练习目标: 重写关于文本意图识别方法的页面摘录中以含“本申请提供的一种文本意图识别”的词句开头、以“服务器构成的服务器集群实现。”结尾的部分，并将其中的“客户服务器”改为“业务服务器”。

页面摘录:
<<<<

本申请提供的一种文本意图识别方法,应用于如图1所示的应用环境中。用户可以通过终端上的各种应用与对应服务平台进行数据交互。尤其是用户可以通过终端上的应用向对应的服务平台发送问答类型的文本,以接收服务平台下发的回复信息。其中,客户服务器为支持服务平台的服务器。服务平台通过客户服务器接收用户发送的问答类型的文本,即接收到待处理文本。进一步地,将待处理文本输入文本分类模型,得到文本分类模型输出的待处理文本的相似语料以及相似语料与待处理文本之间的第一相似度。同时,根据相似语料确定待处理文本的第一候选意图。此外,服务平台提取待处理文本的实体信息,根据实体信息获取待处理文本的第二候选意图,获取实体信息与待处理文本的第二相似度。最终,根据第一相似度和第二相似度,在第一候选意图和第二候选意图中筛选待处理文本的最终意图。最终意图即为用户发送的问答类型的文本对应的意图。进而,服务平台根据得到的意图读取对应的回复答案,将回复答案下发给用户的终端。其中,这里的终端可以是诸如计算机、平板电脑、智能手机之类的硬件设备。客户服务器可以是由单个服务器或者多个服务器构成的服务器集群实现。
在一个实施例中,如图2所示,提供了一种文本意图识别方法,以该方法应用于图1中的服务平台(具体为支持服务平台的客户服务器)为例进行说明,包括以下步骤:
S102,获取待处理文本。
在本实施例中,用户通过终端向服务平台发送问答类型的文本信息。服务平台接收到用户发送的问答类型的文本信息,将该文本信息作为待处理文本。其中,待处理文本用于表征用户意图,可通过对待处理文本进行意图识别以获得用户意图。例如,待处理文本可以是“已经提交退货申请了”、“我买的手机坏了”、“我的货物到哪了”等表示用户咨询的意图的文本。

>>>>

给定数据:
<<<<

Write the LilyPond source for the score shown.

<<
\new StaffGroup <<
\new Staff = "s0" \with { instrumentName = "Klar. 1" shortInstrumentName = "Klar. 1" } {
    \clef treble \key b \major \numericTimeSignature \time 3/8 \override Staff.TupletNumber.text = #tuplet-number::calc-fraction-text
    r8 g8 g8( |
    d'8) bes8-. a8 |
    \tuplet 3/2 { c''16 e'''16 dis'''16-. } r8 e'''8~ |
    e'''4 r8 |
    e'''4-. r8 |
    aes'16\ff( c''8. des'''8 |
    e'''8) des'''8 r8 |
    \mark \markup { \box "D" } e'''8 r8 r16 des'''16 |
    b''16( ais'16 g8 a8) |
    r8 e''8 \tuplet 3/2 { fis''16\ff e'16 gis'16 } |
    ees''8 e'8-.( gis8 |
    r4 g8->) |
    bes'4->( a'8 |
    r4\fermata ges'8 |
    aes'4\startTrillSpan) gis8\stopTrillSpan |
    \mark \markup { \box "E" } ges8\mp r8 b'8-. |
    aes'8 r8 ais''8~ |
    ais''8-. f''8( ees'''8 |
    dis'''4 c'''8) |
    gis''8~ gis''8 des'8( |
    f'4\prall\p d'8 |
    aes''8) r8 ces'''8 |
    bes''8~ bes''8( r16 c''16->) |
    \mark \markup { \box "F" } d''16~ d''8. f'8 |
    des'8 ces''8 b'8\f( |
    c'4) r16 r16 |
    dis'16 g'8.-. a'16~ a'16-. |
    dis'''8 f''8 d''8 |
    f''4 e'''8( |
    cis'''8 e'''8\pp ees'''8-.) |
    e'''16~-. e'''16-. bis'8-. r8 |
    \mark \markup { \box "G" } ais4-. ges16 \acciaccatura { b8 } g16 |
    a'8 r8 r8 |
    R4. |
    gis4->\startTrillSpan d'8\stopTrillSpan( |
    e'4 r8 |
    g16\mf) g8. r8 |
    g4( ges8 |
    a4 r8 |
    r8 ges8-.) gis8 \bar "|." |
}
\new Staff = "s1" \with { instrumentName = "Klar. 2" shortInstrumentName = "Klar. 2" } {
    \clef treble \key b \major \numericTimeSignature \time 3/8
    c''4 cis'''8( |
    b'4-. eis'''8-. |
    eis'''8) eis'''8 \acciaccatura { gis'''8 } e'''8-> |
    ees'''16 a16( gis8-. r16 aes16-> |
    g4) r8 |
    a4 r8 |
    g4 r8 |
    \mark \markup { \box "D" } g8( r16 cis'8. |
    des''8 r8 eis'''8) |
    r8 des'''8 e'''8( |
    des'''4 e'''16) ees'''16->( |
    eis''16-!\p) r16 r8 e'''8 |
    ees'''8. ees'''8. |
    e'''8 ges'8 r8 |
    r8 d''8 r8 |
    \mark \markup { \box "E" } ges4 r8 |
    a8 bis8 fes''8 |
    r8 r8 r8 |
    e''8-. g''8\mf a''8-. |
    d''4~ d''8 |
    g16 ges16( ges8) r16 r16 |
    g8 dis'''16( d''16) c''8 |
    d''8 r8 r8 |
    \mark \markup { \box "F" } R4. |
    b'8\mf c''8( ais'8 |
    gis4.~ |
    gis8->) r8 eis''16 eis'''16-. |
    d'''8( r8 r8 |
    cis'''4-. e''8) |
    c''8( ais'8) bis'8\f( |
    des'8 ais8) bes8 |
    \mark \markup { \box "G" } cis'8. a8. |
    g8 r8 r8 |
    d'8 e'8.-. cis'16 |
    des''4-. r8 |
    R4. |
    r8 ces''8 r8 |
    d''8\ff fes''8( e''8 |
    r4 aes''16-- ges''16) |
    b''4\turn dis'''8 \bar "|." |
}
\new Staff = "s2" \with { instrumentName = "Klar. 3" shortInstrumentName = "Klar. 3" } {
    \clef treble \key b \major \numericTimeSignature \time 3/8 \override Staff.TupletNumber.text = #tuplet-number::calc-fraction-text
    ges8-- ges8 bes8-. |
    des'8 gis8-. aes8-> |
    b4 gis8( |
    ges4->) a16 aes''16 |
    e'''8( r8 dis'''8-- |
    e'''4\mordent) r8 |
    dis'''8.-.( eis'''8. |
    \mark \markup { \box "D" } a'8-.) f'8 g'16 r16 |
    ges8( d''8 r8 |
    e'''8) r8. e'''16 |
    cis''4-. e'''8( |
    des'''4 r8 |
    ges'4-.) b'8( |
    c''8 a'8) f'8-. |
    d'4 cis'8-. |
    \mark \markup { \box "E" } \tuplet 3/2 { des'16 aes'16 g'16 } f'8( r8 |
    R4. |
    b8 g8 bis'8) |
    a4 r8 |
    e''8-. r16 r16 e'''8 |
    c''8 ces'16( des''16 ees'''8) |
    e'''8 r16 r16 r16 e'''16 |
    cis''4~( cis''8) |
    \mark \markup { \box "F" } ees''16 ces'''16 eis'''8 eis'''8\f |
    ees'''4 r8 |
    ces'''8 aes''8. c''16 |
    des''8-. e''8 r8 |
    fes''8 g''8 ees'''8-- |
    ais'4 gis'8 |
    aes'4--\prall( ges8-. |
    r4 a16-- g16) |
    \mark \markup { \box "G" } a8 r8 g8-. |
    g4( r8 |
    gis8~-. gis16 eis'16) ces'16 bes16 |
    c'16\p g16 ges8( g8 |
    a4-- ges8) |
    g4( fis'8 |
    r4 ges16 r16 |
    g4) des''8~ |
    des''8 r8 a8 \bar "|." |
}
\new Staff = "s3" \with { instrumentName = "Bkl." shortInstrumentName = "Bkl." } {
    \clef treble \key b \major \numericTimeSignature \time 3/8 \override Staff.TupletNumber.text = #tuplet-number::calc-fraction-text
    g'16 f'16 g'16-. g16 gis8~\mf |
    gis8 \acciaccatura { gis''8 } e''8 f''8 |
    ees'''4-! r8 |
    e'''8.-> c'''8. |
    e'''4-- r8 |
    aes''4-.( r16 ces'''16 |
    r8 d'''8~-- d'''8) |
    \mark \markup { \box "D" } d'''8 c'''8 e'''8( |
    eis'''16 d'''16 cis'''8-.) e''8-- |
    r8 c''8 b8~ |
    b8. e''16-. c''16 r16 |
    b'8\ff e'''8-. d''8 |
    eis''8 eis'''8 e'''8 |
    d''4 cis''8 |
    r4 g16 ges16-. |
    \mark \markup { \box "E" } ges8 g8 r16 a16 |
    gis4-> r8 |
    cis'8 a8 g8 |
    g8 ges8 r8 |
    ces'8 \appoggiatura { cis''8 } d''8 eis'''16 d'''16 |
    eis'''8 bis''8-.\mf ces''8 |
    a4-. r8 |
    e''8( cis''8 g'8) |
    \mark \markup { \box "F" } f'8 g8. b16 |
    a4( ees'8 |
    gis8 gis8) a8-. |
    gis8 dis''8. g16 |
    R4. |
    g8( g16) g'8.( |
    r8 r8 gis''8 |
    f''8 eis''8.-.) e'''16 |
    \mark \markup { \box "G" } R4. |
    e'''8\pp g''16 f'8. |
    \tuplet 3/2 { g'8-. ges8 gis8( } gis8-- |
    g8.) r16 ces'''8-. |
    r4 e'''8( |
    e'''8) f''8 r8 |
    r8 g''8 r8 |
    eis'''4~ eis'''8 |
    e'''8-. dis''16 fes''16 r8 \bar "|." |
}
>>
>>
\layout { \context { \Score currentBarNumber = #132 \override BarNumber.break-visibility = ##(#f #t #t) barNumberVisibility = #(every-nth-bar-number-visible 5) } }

>>>>
<<<<

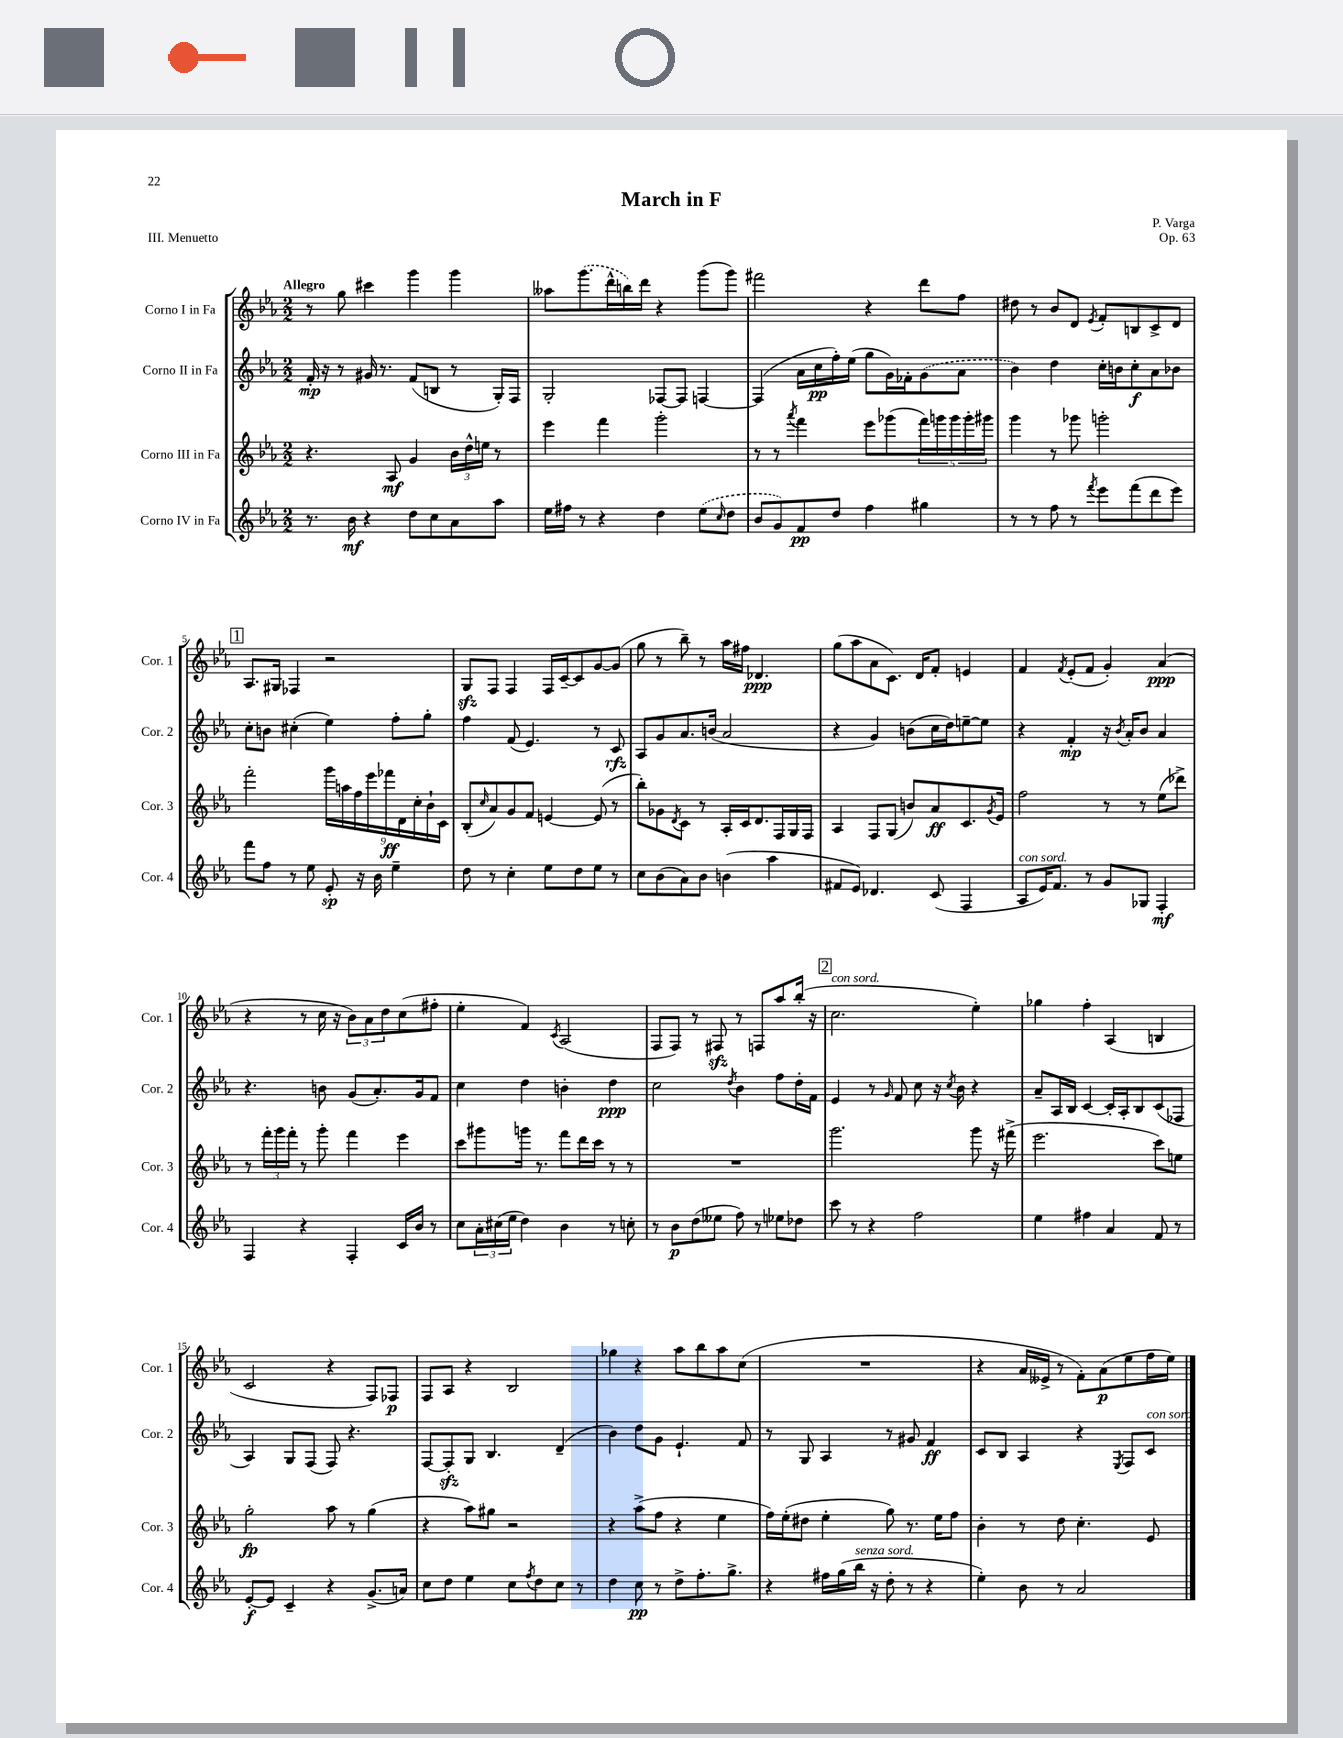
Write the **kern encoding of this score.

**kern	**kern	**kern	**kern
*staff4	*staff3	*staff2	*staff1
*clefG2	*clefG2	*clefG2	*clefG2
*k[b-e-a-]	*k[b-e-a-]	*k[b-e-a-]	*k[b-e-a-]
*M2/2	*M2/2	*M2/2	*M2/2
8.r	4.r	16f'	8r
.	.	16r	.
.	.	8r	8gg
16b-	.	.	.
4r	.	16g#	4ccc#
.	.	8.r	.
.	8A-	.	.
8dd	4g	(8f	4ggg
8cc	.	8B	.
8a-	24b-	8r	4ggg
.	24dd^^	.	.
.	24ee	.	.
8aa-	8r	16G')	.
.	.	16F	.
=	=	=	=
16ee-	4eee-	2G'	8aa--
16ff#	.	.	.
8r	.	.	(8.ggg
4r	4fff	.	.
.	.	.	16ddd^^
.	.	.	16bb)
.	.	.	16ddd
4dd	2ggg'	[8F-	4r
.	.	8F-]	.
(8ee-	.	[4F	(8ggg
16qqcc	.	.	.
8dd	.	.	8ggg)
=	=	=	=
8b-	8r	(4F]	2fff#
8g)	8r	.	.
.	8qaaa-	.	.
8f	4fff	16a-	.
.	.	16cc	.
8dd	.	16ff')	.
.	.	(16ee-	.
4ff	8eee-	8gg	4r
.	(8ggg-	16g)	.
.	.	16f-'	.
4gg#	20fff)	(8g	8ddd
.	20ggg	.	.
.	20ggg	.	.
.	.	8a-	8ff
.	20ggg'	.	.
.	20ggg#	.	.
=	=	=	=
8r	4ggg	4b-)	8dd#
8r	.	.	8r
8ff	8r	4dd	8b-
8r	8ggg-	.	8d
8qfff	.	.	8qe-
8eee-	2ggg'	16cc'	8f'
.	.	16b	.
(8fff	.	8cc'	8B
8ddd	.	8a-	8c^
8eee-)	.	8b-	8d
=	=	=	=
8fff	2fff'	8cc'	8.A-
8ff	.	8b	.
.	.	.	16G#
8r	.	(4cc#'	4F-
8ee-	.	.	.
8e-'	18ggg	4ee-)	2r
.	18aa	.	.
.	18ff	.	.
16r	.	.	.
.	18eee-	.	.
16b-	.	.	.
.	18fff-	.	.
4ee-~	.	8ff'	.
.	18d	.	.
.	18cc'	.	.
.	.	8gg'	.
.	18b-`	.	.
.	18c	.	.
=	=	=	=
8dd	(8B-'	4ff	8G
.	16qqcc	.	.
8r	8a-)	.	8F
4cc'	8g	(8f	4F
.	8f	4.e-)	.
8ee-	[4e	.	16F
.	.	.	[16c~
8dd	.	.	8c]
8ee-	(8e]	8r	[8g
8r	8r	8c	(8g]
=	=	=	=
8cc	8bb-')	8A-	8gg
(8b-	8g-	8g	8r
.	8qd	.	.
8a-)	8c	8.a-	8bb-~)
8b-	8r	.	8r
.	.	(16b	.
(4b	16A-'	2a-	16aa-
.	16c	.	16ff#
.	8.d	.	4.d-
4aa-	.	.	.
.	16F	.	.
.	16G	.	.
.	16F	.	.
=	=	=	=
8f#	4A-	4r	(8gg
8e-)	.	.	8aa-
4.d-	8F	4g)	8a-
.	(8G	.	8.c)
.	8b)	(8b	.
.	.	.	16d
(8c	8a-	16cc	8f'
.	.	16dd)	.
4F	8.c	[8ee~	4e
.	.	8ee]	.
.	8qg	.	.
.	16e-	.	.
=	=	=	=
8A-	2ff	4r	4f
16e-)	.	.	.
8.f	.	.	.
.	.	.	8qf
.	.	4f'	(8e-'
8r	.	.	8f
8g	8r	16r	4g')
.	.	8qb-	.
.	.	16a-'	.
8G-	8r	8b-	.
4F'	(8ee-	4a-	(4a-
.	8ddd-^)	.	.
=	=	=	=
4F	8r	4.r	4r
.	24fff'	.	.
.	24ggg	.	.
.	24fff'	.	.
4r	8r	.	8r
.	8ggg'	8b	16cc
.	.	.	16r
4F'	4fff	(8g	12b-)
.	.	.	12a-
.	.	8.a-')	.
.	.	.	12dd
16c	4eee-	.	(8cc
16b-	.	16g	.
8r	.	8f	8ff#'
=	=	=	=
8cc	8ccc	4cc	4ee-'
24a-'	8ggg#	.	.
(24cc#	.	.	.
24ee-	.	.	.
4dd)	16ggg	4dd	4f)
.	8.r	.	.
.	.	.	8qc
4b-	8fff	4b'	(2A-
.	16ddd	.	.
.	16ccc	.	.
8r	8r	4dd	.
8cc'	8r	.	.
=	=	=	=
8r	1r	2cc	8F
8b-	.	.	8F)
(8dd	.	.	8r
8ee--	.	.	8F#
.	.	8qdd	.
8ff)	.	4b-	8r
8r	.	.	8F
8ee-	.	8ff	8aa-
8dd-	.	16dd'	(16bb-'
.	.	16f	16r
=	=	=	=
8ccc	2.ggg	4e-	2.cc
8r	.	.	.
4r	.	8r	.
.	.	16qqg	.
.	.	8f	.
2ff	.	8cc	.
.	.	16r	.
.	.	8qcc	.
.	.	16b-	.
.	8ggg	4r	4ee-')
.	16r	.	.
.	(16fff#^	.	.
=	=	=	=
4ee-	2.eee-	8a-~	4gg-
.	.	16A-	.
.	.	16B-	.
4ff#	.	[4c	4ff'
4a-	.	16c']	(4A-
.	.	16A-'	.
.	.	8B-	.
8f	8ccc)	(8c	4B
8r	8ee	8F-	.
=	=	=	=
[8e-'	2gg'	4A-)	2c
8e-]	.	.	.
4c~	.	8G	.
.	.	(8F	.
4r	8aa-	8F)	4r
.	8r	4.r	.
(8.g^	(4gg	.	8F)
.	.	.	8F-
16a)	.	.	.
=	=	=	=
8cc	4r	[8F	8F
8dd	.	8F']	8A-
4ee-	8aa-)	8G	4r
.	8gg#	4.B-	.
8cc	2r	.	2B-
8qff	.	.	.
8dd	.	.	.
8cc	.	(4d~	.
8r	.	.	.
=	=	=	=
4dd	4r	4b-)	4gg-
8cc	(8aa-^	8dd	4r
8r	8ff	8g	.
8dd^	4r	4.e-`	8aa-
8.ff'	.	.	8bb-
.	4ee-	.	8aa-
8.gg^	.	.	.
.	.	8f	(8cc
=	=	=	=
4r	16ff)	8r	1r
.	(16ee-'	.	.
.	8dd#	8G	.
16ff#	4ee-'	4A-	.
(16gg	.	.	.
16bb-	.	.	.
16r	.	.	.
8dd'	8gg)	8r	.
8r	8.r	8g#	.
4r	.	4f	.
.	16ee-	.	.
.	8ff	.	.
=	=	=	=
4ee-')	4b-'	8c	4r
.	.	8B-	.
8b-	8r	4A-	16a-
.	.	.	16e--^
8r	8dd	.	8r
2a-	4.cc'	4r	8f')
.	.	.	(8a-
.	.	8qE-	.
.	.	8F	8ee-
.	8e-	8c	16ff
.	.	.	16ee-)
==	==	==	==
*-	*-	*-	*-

>>>>

任务解答:
本申请提供的一种文本意图识别方法,应用于如图1所示的应用环境中。用户可以通过终端上的各种应用与对应服务平台进行数据交互。尤其是用户可以通过终端上的应用向对应的服务平台发送问答类型的文本,以接收服务平台下发的回复信息。其中,业务服务器为支持服务平台的服务器。服务平台通过业务服务器接收用户发送的问答类型的文本,即接收到待处理文本。进一步地,将待处理文本输入文本分类模型,得到文本分类模型输出的待处理文本的相似语料以及相似语料与待处理文本之间的第一相似度。同时,根据相似语料确定待处理文本的第一候选意图。此外,服务平台提取待处理文本的实体信息,根据实体信息获取待处理文本的第二候选意图,获取实体信息与待处理文本的第二相似度。最终,根据第一相似度和第二相似度,在第一候选意图和第二候选意图中筛选待处理文本的最终意图。最终意图即为用户发送的问答类型的文本对应的意图。进而,服务平台根据得到的意图读取对应的回复答案,将回复答案下发给用户的终端。其中,这里的终端可以是诸如计算机、平板电脑、智能手机之类的硬件设备。业务服务器可以是由单个服务器或者多个服务器构成的服务器集群实现。